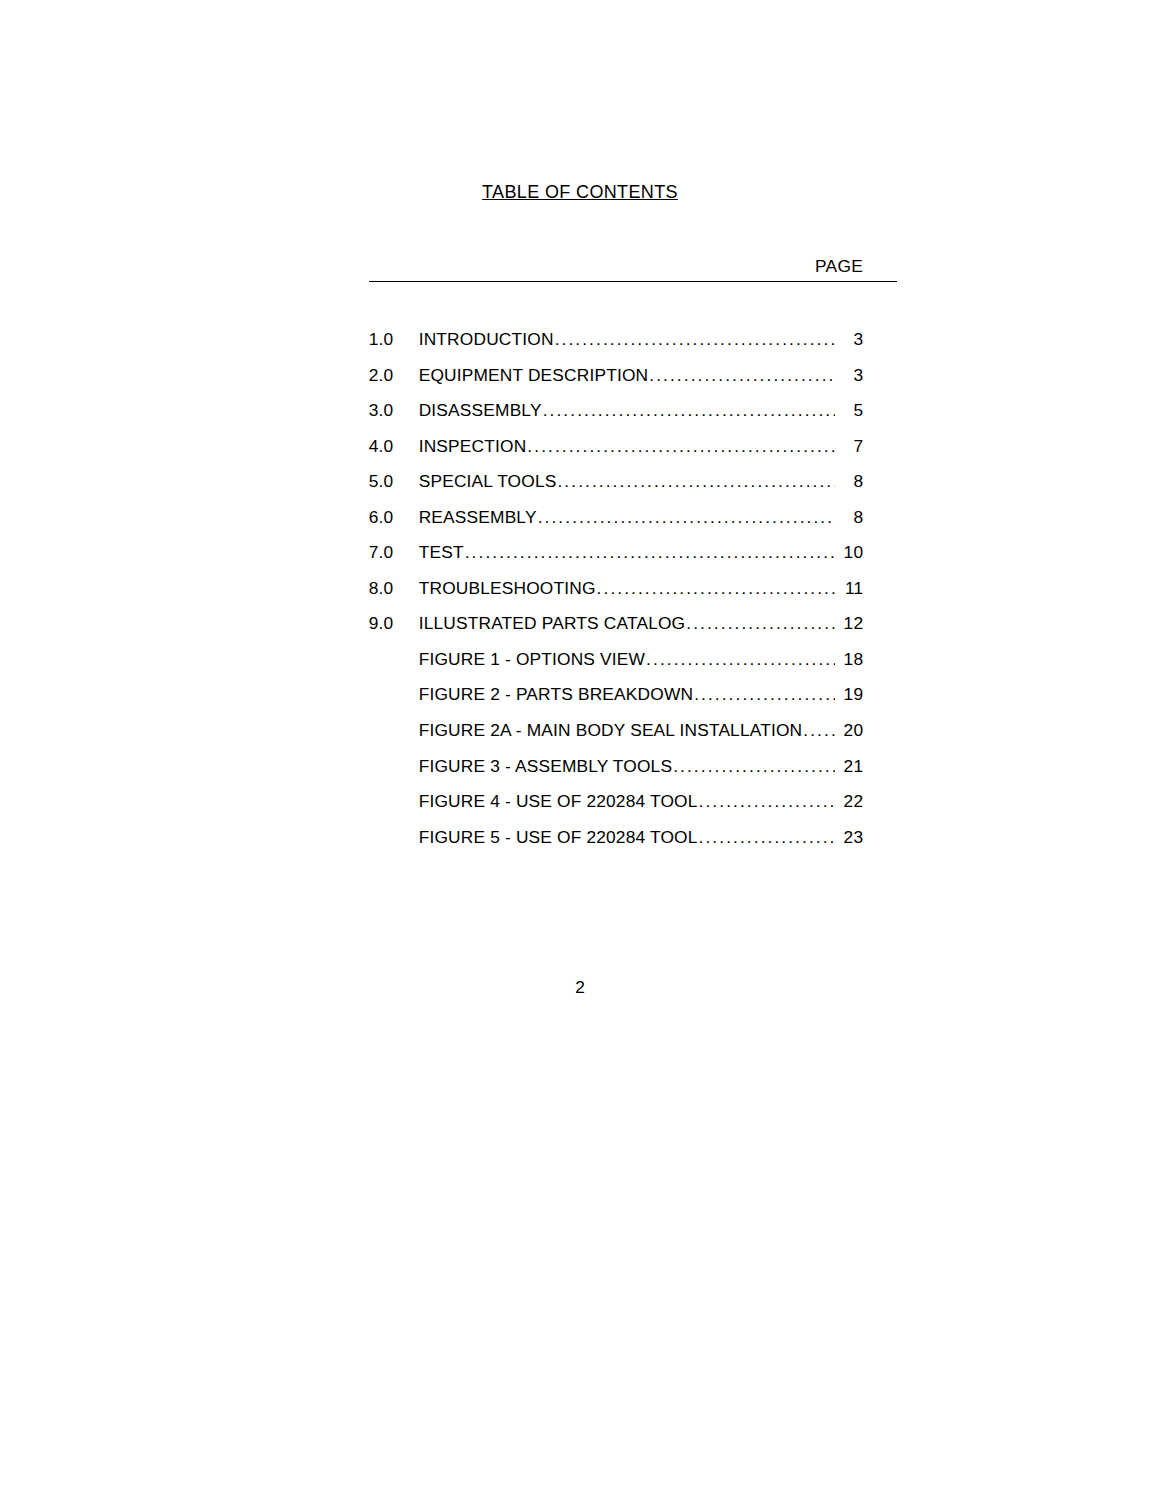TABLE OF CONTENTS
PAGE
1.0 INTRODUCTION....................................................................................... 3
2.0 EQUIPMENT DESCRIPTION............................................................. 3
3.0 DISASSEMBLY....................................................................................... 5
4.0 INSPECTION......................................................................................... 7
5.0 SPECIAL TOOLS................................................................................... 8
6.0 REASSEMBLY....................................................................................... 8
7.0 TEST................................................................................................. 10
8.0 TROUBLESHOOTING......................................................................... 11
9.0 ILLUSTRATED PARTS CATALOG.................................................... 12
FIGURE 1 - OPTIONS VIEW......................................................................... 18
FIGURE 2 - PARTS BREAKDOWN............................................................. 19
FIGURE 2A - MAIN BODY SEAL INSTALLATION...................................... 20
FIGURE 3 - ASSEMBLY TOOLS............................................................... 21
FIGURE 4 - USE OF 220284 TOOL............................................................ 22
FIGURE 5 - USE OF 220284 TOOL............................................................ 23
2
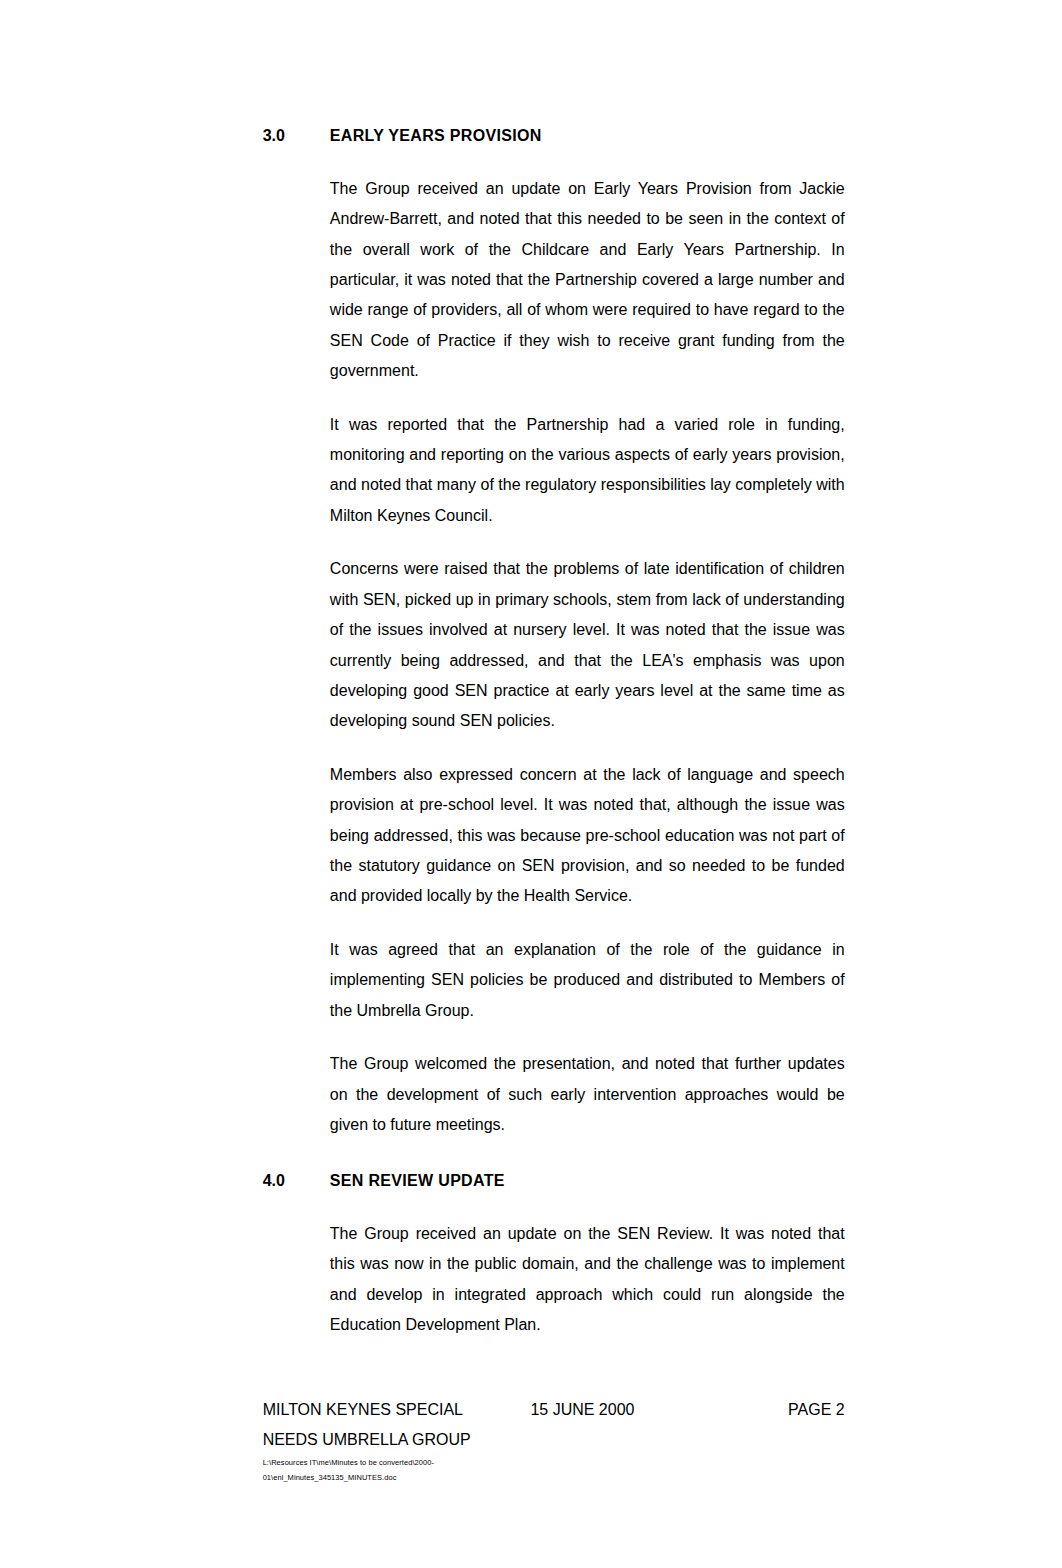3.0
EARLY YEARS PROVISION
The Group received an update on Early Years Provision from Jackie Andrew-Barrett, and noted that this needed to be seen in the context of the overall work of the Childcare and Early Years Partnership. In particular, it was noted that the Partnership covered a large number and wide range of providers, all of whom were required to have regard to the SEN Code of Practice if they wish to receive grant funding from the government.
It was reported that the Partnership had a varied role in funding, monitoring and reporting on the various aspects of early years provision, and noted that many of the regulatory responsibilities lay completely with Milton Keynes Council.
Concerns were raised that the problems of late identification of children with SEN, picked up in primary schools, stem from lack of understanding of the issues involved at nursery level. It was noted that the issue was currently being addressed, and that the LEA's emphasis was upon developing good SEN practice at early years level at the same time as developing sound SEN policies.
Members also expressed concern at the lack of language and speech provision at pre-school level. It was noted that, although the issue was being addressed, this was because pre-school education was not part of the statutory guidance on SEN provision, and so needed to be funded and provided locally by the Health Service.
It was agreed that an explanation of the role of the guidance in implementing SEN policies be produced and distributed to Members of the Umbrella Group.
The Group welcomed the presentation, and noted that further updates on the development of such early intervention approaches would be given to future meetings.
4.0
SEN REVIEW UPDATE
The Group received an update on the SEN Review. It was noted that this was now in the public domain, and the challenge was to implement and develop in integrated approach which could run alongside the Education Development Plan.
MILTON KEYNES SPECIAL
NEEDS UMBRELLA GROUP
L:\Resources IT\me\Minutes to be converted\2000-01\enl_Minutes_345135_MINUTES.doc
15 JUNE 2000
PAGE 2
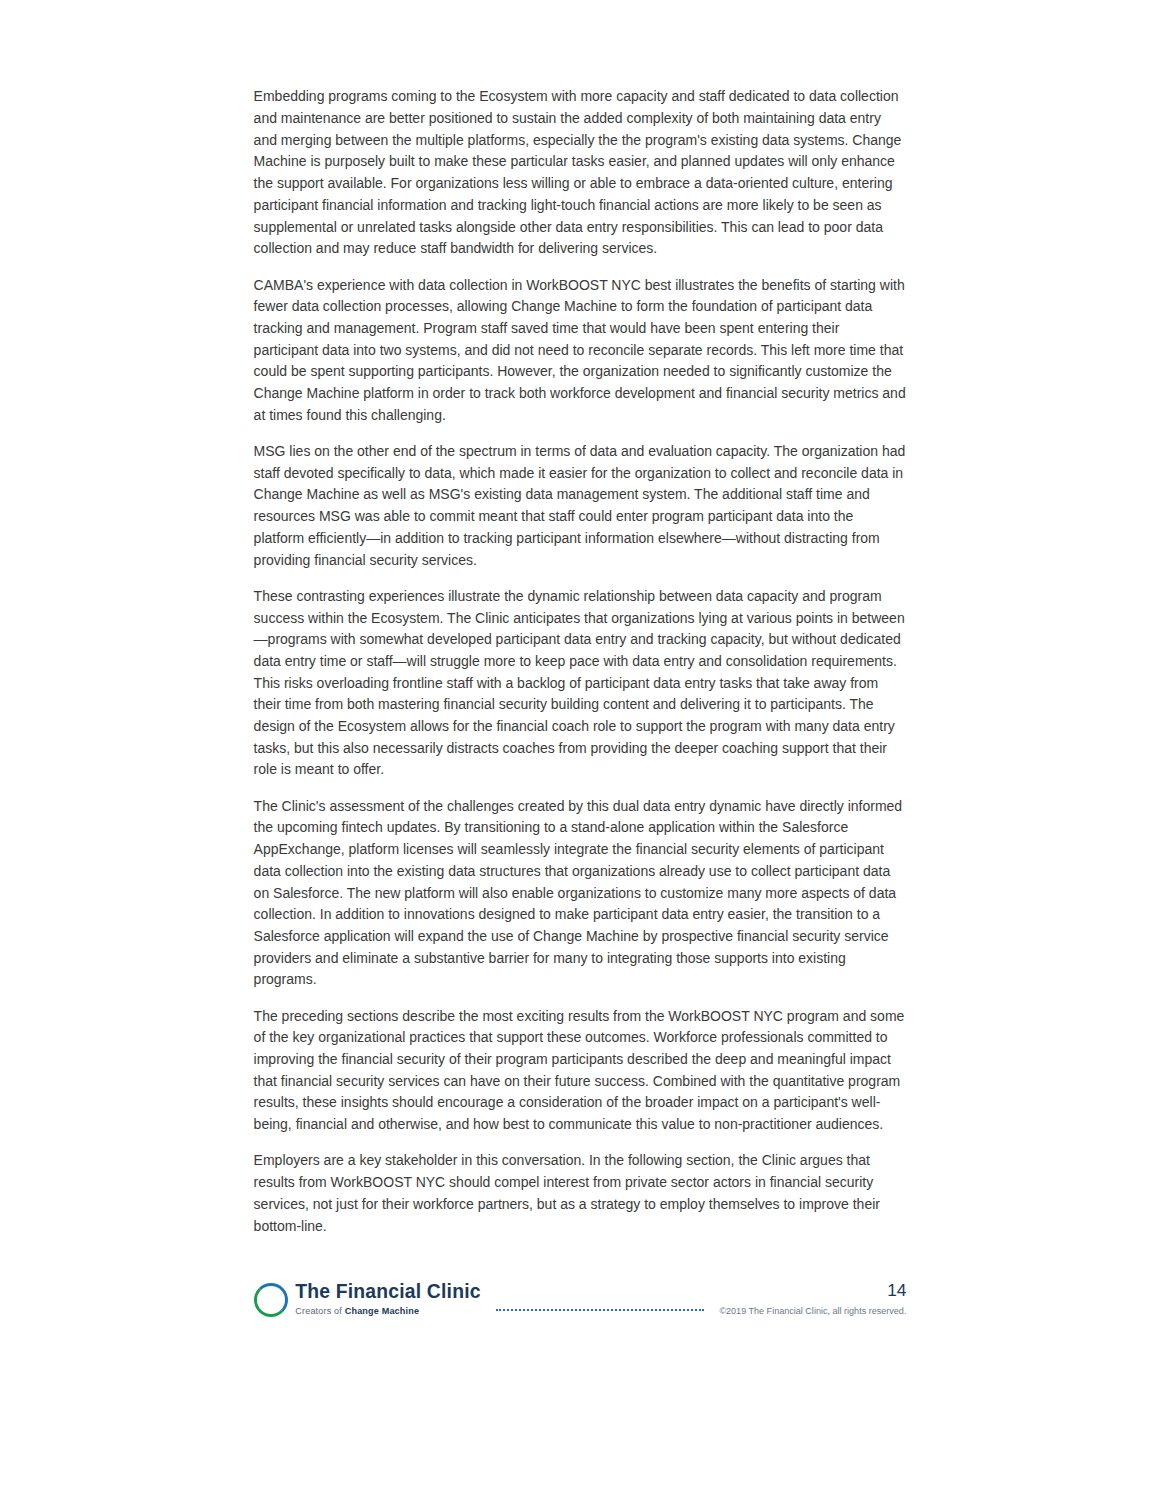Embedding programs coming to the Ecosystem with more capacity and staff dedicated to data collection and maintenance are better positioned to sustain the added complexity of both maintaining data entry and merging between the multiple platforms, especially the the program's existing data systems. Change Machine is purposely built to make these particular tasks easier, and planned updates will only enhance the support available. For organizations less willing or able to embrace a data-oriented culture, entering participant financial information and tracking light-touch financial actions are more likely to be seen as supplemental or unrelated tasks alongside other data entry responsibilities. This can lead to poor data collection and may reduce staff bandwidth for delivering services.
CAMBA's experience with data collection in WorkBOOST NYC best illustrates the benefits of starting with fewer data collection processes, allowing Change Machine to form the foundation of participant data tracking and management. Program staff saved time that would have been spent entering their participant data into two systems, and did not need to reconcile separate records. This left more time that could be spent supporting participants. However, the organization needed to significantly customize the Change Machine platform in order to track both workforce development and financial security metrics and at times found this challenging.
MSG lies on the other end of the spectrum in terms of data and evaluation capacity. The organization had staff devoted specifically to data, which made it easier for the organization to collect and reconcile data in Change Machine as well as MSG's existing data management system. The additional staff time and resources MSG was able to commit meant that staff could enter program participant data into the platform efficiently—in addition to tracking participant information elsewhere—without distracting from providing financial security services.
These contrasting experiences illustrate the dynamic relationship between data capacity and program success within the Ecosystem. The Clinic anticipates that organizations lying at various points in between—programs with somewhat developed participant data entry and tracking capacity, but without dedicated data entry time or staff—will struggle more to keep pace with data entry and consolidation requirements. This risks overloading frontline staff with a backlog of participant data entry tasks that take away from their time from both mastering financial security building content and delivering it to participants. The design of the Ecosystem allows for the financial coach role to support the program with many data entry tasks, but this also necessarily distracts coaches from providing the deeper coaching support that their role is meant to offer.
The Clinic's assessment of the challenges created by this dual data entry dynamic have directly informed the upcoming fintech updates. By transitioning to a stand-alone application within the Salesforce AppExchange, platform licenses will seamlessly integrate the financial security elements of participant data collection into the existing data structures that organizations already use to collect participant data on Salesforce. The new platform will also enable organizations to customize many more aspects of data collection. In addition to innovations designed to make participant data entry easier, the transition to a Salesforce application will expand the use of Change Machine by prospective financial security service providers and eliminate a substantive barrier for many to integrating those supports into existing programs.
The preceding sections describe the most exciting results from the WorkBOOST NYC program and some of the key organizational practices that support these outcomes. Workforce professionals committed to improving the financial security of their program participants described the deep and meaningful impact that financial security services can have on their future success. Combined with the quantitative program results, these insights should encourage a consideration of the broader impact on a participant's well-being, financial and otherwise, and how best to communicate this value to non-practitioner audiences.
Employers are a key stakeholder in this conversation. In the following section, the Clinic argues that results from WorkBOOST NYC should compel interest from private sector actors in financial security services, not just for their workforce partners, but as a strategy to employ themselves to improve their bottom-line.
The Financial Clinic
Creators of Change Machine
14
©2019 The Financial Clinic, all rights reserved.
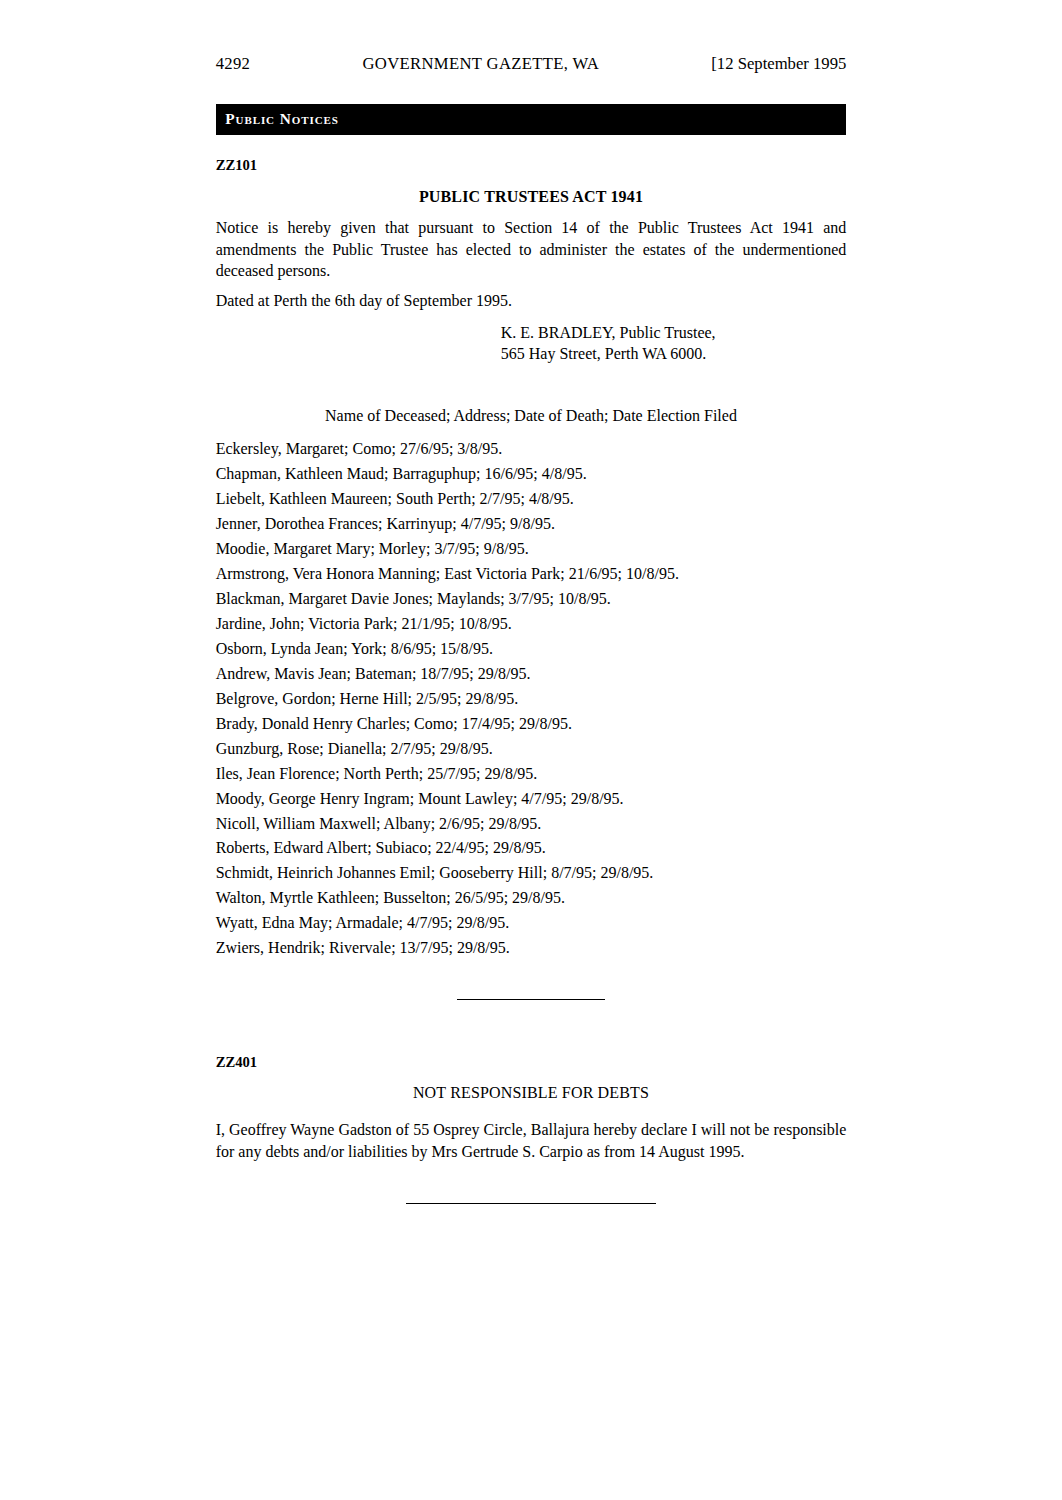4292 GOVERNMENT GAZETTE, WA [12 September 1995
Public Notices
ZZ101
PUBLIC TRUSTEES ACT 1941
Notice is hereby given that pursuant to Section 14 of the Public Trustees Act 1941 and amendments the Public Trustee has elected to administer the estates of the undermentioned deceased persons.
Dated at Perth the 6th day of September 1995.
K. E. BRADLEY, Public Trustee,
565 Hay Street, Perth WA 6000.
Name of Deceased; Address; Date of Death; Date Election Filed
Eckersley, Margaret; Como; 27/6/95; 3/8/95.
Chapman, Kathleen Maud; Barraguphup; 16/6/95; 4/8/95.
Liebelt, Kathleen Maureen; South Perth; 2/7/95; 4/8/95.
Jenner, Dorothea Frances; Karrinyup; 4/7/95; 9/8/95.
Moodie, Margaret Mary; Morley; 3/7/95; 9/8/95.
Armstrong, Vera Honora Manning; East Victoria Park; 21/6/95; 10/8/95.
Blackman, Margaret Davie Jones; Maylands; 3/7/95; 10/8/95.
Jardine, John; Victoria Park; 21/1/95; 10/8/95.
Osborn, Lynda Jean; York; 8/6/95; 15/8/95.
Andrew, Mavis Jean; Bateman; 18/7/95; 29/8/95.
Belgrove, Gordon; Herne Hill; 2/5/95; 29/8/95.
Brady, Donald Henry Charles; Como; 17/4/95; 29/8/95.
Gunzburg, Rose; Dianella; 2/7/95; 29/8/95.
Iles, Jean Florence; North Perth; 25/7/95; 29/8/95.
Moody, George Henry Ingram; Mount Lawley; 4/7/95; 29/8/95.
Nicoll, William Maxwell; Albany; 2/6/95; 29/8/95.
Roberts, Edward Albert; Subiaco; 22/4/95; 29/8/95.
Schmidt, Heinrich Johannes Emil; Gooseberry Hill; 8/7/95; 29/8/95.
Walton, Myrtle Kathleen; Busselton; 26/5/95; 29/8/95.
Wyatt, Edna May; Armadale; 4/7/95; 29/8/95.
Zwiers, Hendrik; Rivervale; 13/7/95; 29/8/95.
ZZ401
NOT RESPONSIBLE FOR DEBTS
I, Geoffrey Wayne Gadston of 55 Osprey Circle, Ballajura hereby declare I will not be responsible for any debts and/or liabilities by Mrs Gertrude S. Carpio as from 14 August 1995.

BRIEF ->
Using the data above, reproduce exactly the lines between those holding "MSG lies on" and "These contrasting experiences", inclusive, and no others.

YOUR SOLUTION ->
MSG lies on the other end of the spectrum in terms of data and evaluation capacity. The organization had staff devoted specifically to data, which made it easier for the organization to collect and reconcile data in Change Machine as well as MSG's existing data management system. The additional staff time and resources MSG was able to commit meant that staff could enter program participant data into the platform efficiently—in addition to tracking participant information elsewhere—without distracting from providing financial security services.
These contrasting experiences illustrate the dynamic relationship between data capacity and program success within the Ecosystem. The Clinic anticipates that organizations lying at various points in between—programs with somewhat developed participant data entry and tracking capacity, but without dedicated data entry time or staff—will struggle more to keep pace with data entry and consolidation requirements. This risks overloading frontline staff with a backlog of participant data entry tasks that take away from their time from both mastering financial security building content and delivering it to participants. The design of the Ecosystem allows for the financial coach role to support the program with many data entry tasks, but this also necessarily distracts coaches from providing the deeper coaching support that their role is meant to offer.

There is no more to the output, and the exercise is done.